● **Work to complete**: In the data below, replace "absolute pixels" with "absolute pixel units" and leave everything else unchanged. Write out all the data again without the pictures.

..............................

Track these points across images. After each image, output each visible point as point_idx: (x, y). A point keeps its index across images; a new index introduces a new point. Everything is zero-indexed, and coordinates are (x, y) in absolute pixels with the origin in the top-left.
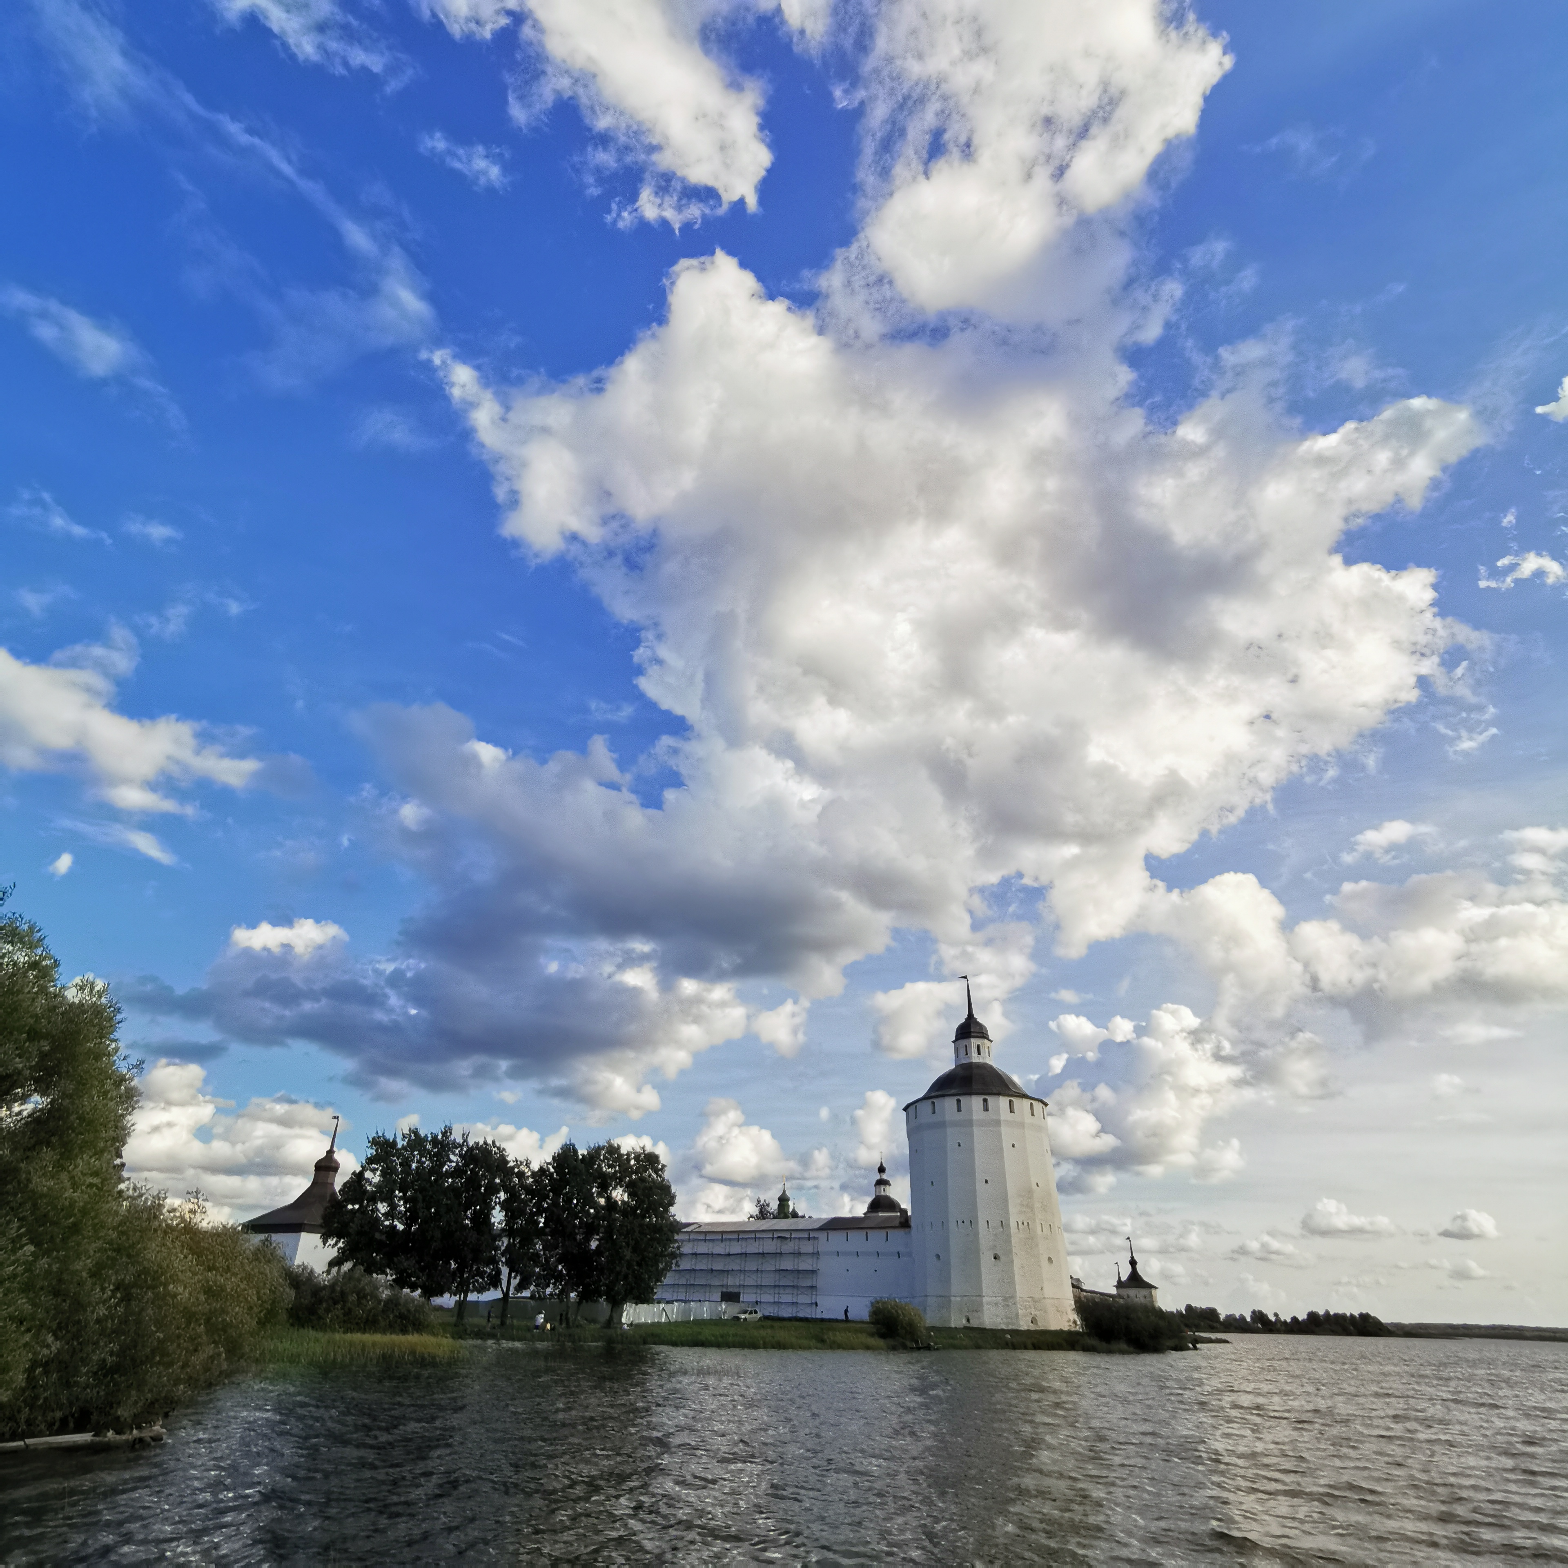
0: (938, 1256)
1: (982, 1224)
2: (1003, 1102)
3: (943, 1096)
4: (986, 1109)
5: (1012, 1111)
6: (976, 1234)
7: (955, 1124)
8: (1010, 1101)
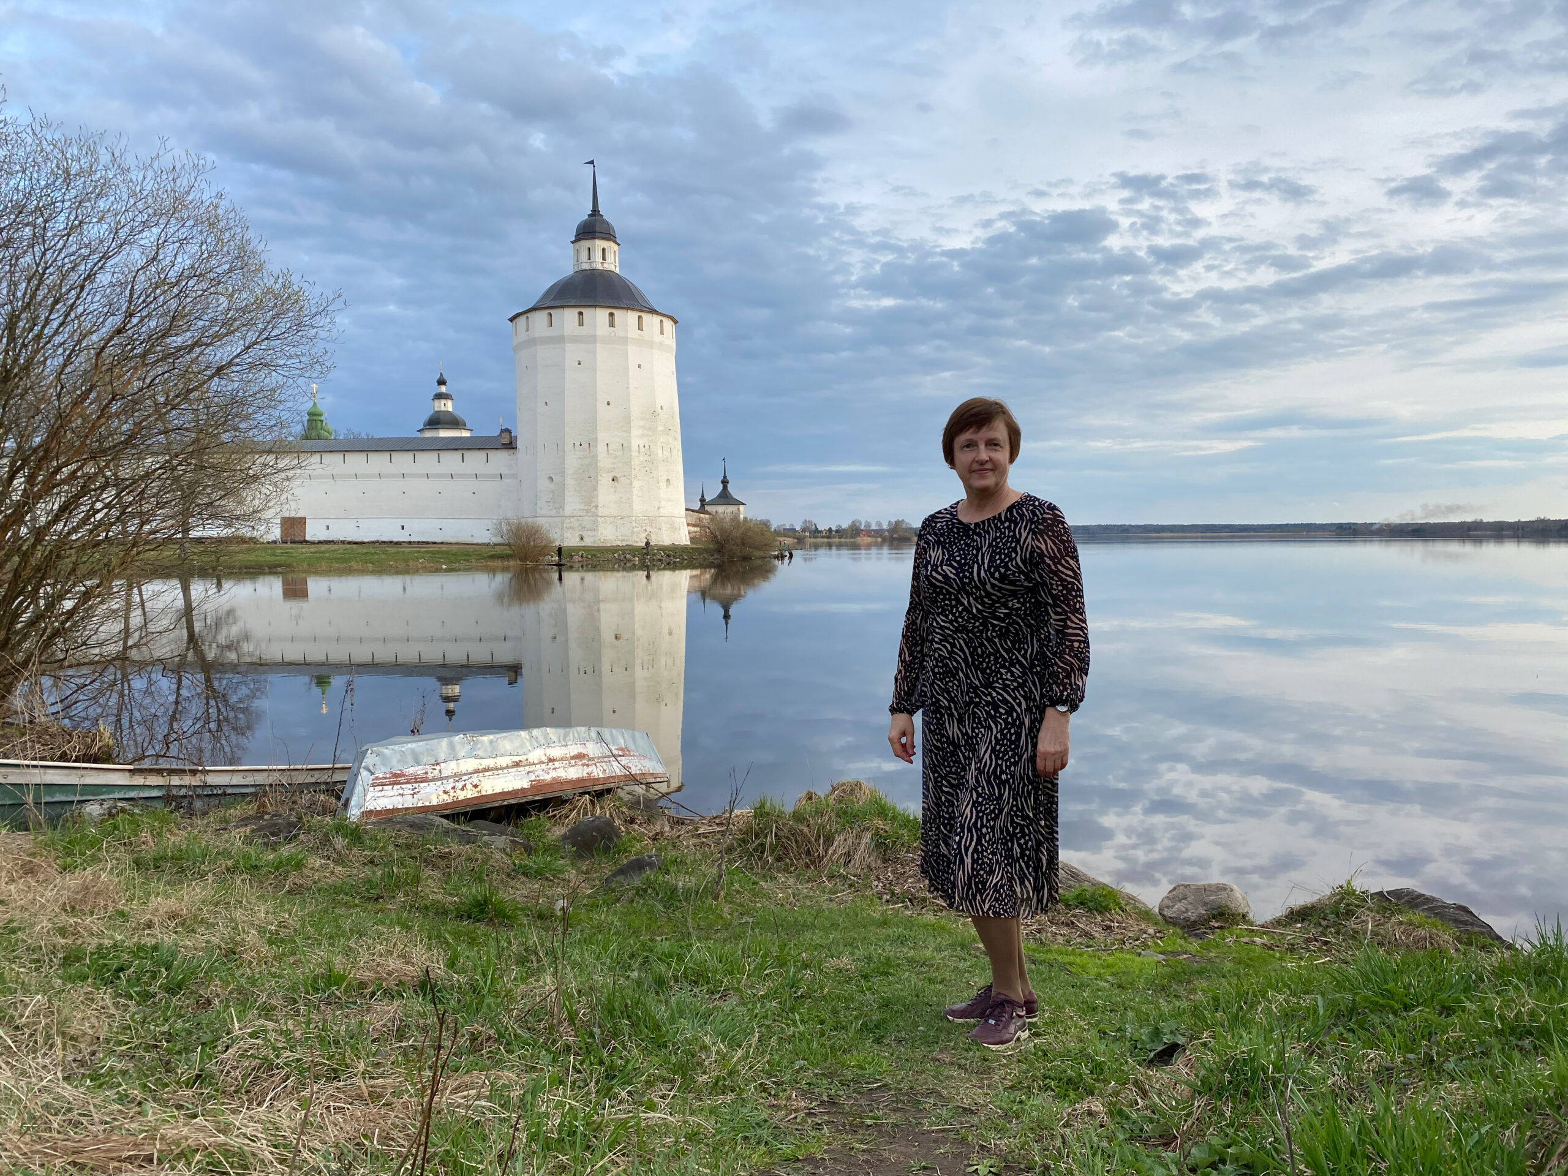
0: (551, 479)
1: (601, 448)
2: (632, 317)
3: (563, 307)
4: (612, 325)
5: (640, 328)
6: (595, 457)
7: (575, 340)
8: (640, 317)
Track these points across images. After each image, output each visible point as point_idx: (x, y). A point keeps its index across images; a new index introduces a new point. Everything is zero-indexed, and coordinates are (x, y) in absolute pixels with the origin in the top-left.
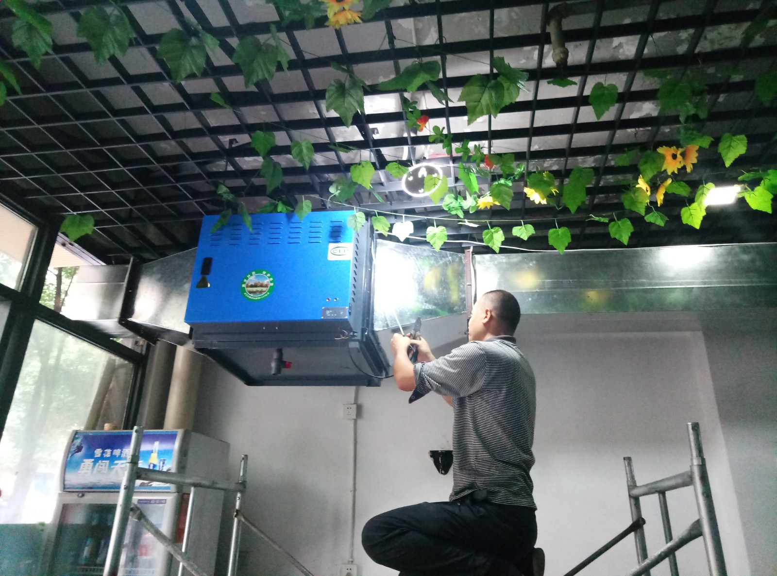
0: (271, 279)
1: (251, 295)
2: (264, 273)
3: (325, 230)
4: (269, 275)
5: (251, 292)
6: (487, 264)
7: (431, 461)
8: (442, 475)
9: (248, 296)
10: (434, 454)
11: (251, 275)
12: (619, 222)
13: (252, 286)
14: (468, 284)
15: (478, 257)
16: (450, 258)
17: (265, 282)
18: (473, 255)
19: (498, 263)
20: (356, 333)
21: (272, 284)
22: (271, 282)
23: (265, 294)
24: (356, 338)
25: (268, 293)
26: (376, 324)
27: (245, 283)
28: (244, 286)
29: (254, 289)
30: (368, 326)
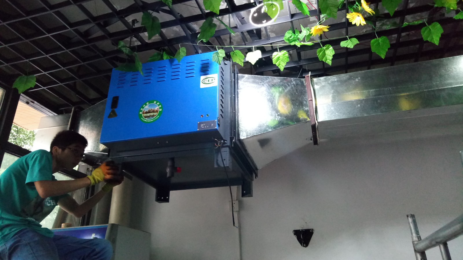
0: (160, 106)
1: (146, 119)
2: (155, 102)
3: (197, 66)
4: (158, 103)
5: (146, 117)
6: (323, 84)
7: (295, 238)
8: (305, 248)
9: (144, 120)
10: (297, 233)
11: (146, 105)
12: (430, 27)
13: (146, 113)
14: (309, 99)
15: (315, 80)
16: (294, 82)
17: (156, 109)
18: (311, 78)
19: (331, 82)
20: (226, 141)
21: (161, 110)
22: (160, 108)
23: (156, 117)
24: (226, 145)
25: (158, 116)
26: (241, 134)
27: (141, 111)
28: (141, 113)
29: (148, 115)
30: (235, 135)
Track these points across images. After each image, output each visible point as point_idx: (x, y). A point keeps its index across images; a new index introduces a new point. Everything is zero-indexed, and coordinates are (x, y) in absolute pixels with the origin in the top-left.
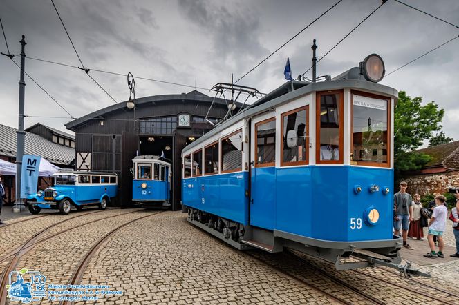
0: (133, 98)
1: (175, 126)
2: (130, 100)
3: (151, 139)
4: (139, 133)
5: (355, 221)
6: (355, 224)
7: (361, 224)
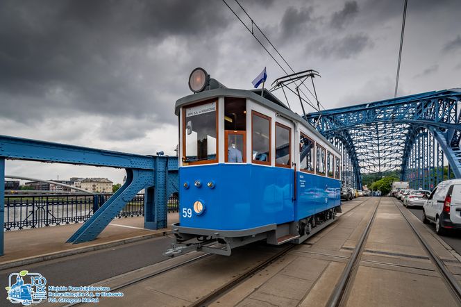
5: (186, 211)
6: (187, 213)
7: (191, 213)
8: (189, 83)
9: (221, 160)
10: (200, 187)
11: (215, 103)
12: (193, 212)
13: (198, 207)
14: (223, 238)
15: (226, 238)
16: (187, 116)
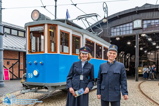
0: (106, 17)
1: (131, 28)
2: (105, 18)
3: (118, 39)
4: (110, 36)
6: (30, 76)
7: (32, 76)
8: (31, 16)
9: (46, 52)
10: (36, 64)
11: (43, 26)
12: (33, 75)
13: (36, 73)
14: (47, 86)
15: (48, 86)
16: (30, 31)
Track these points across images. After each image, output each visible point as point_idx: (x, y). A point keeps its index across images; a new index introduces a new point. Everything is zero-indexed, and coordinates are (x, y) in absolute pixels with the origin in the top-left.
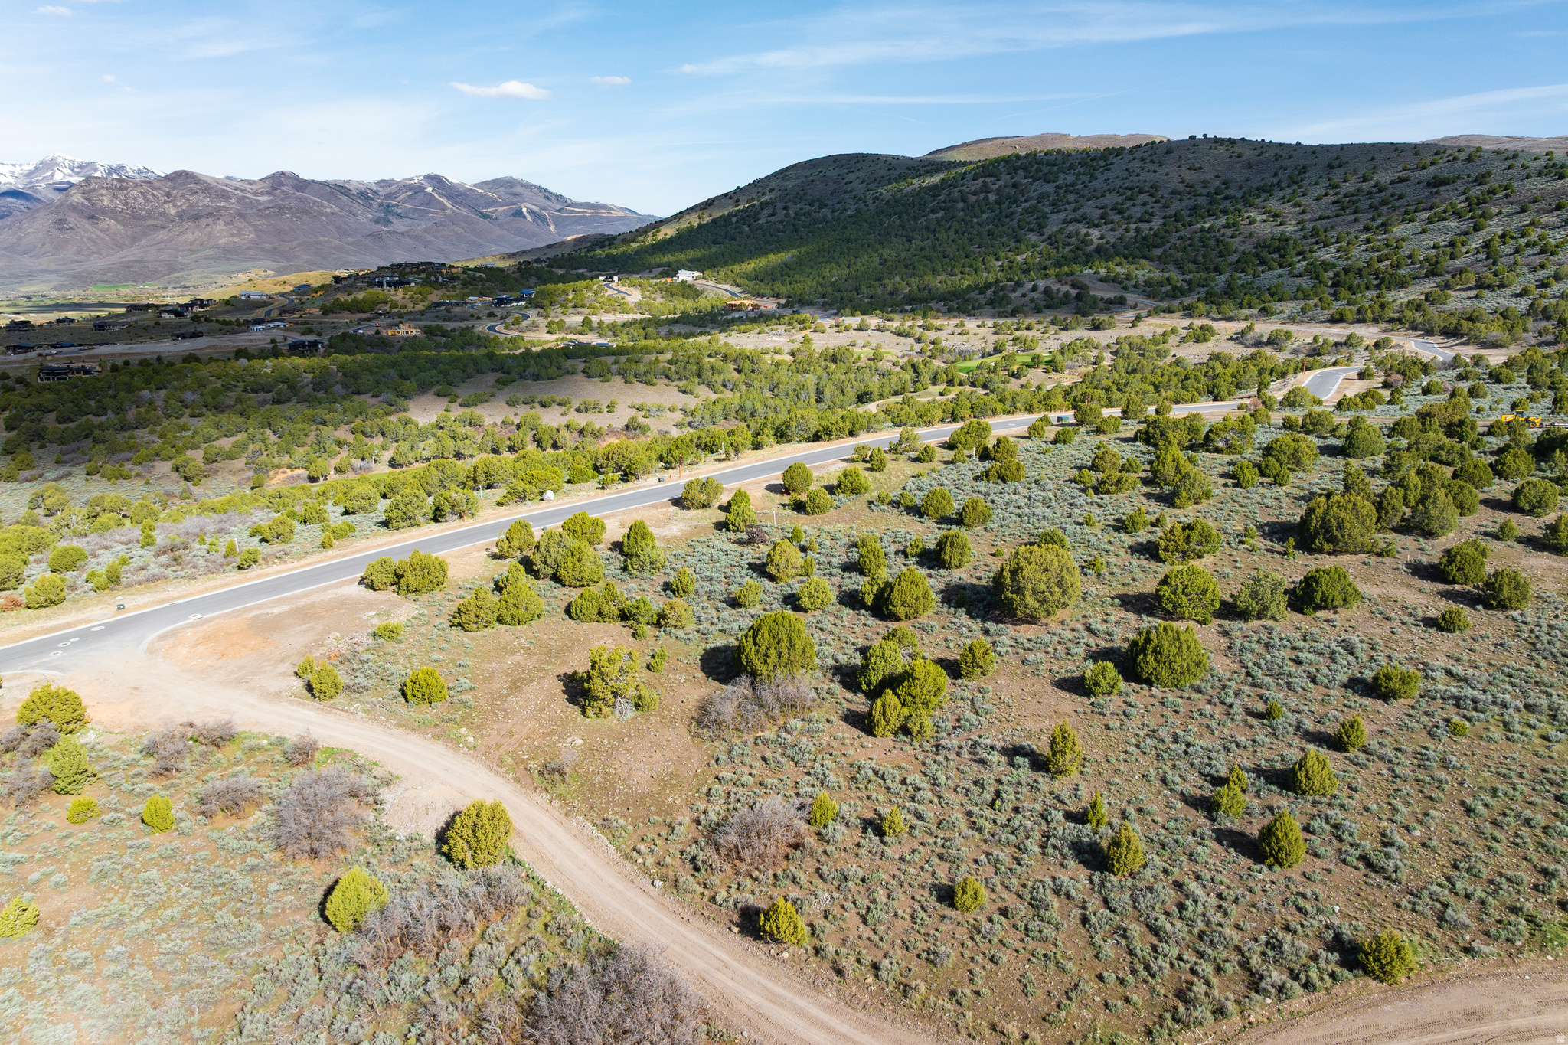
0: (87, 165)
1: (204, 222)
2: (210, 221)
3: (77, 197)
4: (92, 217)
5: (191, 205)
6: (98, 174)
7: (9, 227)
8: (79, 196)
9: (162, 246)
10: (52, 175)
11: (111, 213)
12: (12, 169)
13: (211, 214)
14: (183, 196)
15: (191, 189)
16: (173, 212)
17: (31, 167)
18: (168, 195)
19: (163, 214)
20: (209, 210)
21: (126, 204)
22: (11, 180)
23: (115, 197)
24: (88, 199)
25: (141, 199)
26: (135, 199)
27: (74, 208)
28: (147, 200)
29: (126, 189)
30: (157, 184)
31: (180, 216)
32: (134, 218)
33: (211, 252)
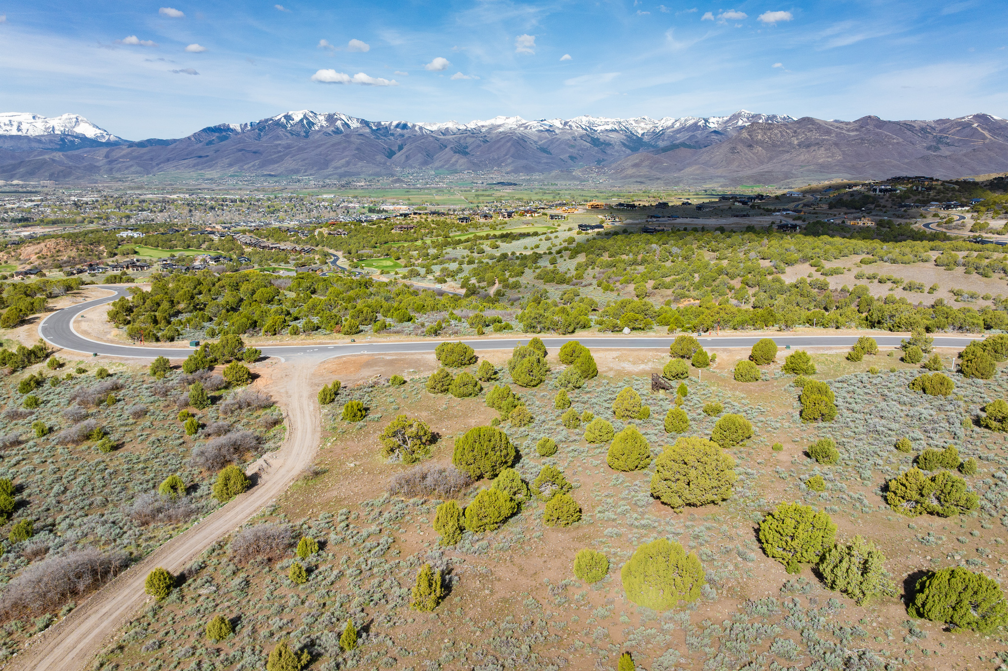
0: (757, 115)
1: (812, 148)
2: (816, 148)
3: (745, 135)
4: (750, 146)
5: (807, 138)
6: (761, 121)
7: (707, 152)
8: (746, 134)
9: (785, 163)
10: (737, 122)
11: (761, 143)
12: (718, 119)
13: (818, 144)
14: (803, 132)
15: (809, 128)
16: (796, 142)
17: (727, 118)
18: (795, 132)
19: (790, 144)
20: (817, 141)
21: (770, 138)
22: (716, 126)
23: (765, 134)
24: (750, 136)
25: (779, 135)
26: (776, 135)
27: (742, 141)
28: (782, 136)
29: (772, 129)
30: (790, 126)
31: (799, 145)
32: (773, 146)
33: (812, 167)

..............................

● **Solution to this exercise**:
Track these points across images. After each image, output each visible point as point_idx: (x, y). A point keeps its index across images; a new index introduces a new point. Everything is zero-indexed, and coordinates are (x, y) in absolute pixel units with the origin in the top-left.
0: (938, 1256)
1: (982, 1224)
2: (1003, 1102)
3: (943, 1096)
4: (986, 1109)
5: (1012, 1111)
6: (976, 1234)
7: (955, 1124)
8: (1010, 1101)
0: (551, 479)
1: (601, 448)
2: (632, 317)
3: (563, 307)
4: (612, 325)
5: (640, 328)
6: (595, 457)
7: (575, 340)
8: (640, 317)
Track these points across images. After each image, output each visible point as point_idx: (x, y). A point keeps its index across images; a new index introduces a new point. Everything is zero-indexed, and coordinates are (x, y) in absolute pixel units with the origin in the top-left.
0: (271, 279)
1: (251, 295)
2: (264, 273)
3: (325, 230)
4: (269, 275)
5: (251, 292)
6: (487, 264)
7: (431, 461)
8: (442, 475)
9: (248, 296)
10: (434, 454)
11: (251, 275)
12: (619, 222)
13: (252, 286)
14: (468, 284)
15: (478, 257)
16: (450, 258)
17: (265, 282)
18: (473, 255)
19: (498, 263)
20: (356, 333)
21: (272, 284)
22: (271, 282)
23: (265, 294)
24: (356, 338)
25: (268, 293)
26: (376, 324)
27: (245, 283)
28: (244, 286)
29: (254, 289)
30: (368, 326)
0: (160, 106)
1: (146, 119)
2: (155, 102)
3: (197, 66)
4: (158, 103)
5: (146, 117)
6: (323, 84)
7: (295, 238)
8: (305, 248)
9: (144, 120)
10: (297, 233)
11: (146, 105)
12: (430, 27)
13: (146, 113)
14: (309, 99)
15: (315, 80)
16: (294, 82)
17: (156, 109)
18: (311, 78)
19: (331, 82)
20: (226, 141)
21: (161, 110)
22: (160, 108)
23: (156, 117)
24: (226, 145)
25: (158, 116)
26: (241, 134)
27: (141, 111)
28: (141, 113)
29: (148, 115)
30: (235, 135)
Track these points across images. After each image, output each visible point as point_idx: (x, y). A point keeps its index across images; a new index introduces a new point. Everything is zero-indexed, and coordinates are (x, y) in absolute pixel units with the origin in the top-left.
0: (133, 98)
1: (175, 126)
2: (130, 100)
3: (151, 139)
4: (139, 133)
5: (355, 221)
6: (355, 224)
7: (361, 224)
5: (186, 211)
6: (187, 213)
7: (191, 213)
8: (189, 83)
9: (221, 160)
10: (200, 187)
11: (215, 103)
12: (193, 212)
13: (198, 207)
14: (223, 238)
15: (226, 238)
16: (187, 116)
0: (106, 17)
1: (131, 28)
2: (105, 18)
3: (118, 39)
4: (110, 36)
6: (30, 76)
7: (32, 76)
8: (31, 16)
9: (46, 52)
10: (36, 64)
11: (43, 26)
12: (33, 75)
13: (36, 73)
14: (47, 86)
15: (48, 86)
16: (30, 31)
Track these points across images. After each image, output each visible point as point_idx: (x, y). A point keeps its index across images; a new index introduces a new point. Everything is zero-indexed, and coordinates are (x, y) in absolute pixel units with the origin in the top-left.
0: (87, 165)
1: (204, 222)
2: (210, 221)
3: (77, 197)
4: (92, 217)
5: (191, 205)
6: (98, 174)
7: (9, 227)
8: (79, 196)
9: (162, 246)
10: (52, 175)
11: (111, 213)
12: (12, 169)
13: (211, 214)
14: (183, 196)
15: (191, 189)
16: (173, 212)
17: (31, 167)
18: (168, 195)
19: (163, 214)
20: (209, 210)
21: (126, 204)
22: (11, 180)
23: (115, 197)
24: (88, 199)
25: (141, 199)
26: (135, 199)
27: (74, 208)
28: (147, 200)
29: (126, 189)
30: (157, 184)
31: (180, 216)
32: (134, 218)
33: (211, 252)
0: (757, 115)
1: (812, 148)
2: (816, 148)
3: (745, 135)
4: (750, 146)
5: (807, 138)
6: (761, 121)
7: (707, 152)
8: (746, 134)
9: (785, 163)
10: (737, 122)
11: (761, 143)
12: (718, 119)
13: (818, 144)
14: (803, 132)
15: (809, 128)
16: (796, 142)
17: (727, 118)
18: (795, 132)
19: (790, 144)
20: (817, 141)
21: (770, 138)
22: (716, 126)
23: (765, 134)
24: (750, 136)
25: (779, 135)
26: (776, 135)
27: (742, 141)
28: (782, 136)
29: (772, 129)
30: (790, 126)
31: (799, 145)
32: (773, 146)
33: (812, 167)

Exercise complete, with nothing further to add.